• Consigne A
Transcrivez sans rien changer le passage de l'extrait sur l'action syndicale qui commence aux mots "Secrétaire de la" et se termine après les mots "les luttes syndicales.".
• Consigne B
Résumez sous forme de liste le paragraphe de l'extrait sur l'action syndicale qui débute par « Secrétaire de la CGT, Mourad Rahbi », en conservant ses faits principaux.

Mais quand, au coeur de l'été, les syndicats semblent absents (et muets), la radicalité a le champ libre. Les menaces des salariés de New Fabris, à Châtellerault (Vienne), puis de Nortel, à Châteaufort (Yvelines), de faire sauter leurs usines, à l'aide de bonbonnes de gaz, pour arracher de meilleures indemnités de licenciement sont pourtant aux antipodes de l'action syndicale. Elles rappellent les luttes primitives d'ouvriers - le "luddisme" pratiqué en Angleterre - qui, au début du XIXe siècle, cassaient des machines à tisser pour s'opposer au progrès technique.
Secrétaire de la CGT, Mourad Rahbi - un ancien délégué de Cellatex, cette usine textile de Givet (Ardennes) où, en 2000, les salariés avaient menacé d'utiliser un stock de 46 tonnes de sulfure de carbone pour s'opposer à la liquidation - a jugé, dans L'Humanité-Dimanche du 23 juillet, ces actions "tout à fait normales dans le contexte actuel où les patrons annoncent des plans sociaux avec une grande brutalité ". Mais dans le projet de document d'orientation de son prochain congrès, la CGT voit dans la médiatisation de "certaines expressions d'indignation des salariés" - des séquestrations de dirigeants aux bonbonnes de gaz - des "tentatives" pour "discréditer" les luttes syndicales.

• Lignes fournies
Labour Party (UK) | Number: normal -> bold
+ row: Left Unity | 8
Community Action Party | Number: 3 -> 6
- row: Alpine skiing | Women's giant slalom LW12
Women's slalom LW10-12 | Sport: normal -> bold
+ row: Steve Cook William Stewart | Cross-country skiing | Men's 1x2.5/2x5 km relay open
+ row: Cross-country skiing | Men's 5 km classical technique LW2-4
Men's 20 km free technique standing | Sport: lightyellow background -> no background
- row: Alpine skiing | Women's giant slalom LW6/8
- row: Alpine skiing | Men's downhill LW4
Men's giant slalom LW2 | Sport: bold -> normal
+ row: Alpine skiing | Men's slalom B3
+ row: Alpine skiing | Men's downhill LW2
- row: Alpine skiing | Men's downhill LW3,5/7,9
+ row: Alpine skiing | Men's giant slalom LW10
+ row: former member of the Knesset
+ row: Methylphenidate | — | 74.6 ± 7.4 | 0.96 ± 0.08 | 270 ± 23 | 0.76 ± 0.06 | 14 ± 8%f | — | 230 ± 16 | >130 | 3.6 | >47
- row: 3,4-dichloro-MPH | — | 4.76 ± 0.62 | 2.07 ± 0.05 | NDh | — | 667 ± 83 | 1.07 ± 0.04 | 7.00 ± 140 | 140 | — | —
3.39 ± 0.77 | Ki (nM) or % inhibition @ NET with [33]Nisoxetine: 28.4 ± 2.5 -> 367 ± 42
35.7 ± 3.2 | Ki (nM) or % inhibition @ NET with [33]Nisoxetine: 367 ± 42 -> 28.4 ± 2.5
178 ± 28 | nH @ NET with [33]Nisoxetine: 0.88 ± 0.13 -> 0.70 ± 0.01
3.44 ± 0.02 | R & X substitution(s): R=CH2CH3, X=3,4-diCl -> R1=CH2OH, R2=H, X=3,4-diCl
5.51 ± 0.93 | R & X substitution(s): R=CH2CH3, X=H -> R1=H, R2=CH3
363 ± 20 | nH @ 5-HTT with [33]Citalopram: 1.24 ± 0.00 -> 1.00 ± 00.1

• Réponse attendue A
Secrétaire de la CGT, Mourad Rahbi - un ancien délégué de Cellatex, cette usine textile de Givet (Ardennes) où, en 2000, les salariés avaient menacé d'utiliser un stock de 46 tonnes de sulfure de carbone pour s'opposer à la liquidation - a jugé, dans L'Humanité-Dimanche du 23 juillet, ces actions "tout à fait normales dans le contexte actuel où les patrons annoncent des plans sociaux avec une grande brutalité ". Mais dans le projet de document d'orientation de son prochain congrès, la CGT voit dans la médiatisation de "certaines expressions d'indignation des salariés" - des séquestrations de dirigeants aux bonbonnes de gaz - des "tentatives" pour "discréditer" les luttes syndicales.

• Réponse attendue B
- Mourad Rahbi est secrétaire de la CGT et ancien délégué de Cellatex, une usine textile de Givet (Ardennes). En 2000, les salariés de cette usine avaient menacé d'utiliser un stock de 46 tonnes de sulfure de carbone pour s'opposer à la liquidation.
- Dans L'Humanité-Dimanche du 23 juillet, il a jugé ces actions « tout à fait normales » dans un contexte où les patrons annoncent des plans sociaux avec une grande brutalité.
- Le projet de document d'orientation du prochain congrès de la CGT voit pourtant dans la médiatisation de ces expressions d'indignation des salariés, des séquestrations de dirigeants aux bonbonnes de gaz, des tentatives pour discréditer les luttes syndicales.